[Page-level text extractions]
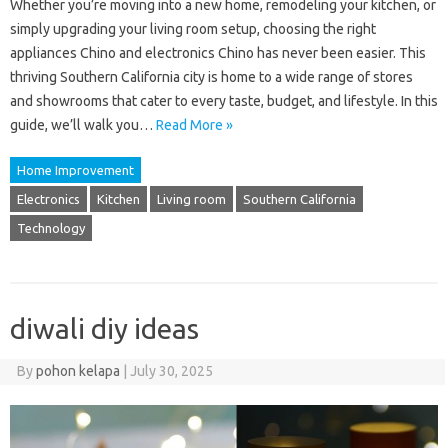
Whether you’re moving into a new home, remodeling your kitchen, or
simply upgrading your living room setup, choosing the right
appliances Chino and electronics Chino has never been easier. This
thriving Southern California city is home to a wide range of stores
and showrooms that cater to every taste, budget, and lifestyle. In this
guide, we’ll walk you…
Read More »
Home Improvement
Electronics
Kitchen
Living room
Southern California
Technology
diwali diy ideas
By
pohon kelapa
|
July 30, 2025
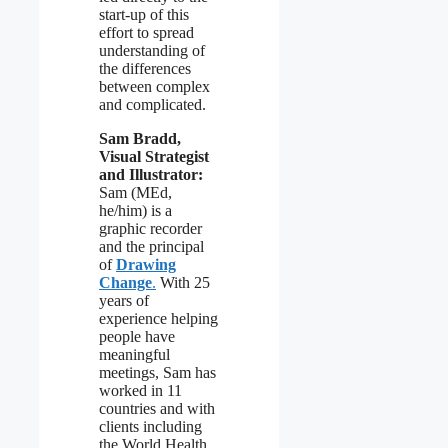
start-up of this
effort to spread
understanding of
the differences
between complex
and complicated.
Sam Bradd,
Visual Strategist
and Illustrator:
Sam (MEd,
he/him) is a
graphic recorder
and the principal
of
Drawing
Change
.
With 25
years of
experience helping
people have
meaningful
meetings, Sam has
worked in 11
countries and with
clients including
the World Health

EXERCISE: Your answer must be the line holding "start-up of this" and every later line of the entries above, written out exactly, and nothing else.

EXERCISE RESPONSE:
start-up of this
effort to spread
understanding of
the differences
between complex
and complicated.
Sam Bradd,
Visual Strategist
and Illustrator:
Sam (MEd,
he/him) is a
graphic recorder
and the principal
of
Drawing
Change
.
With 25
years of
experience helping
people have
meaningful
meetings, Sam has
worked in 11
countries and with
clients including
the World Health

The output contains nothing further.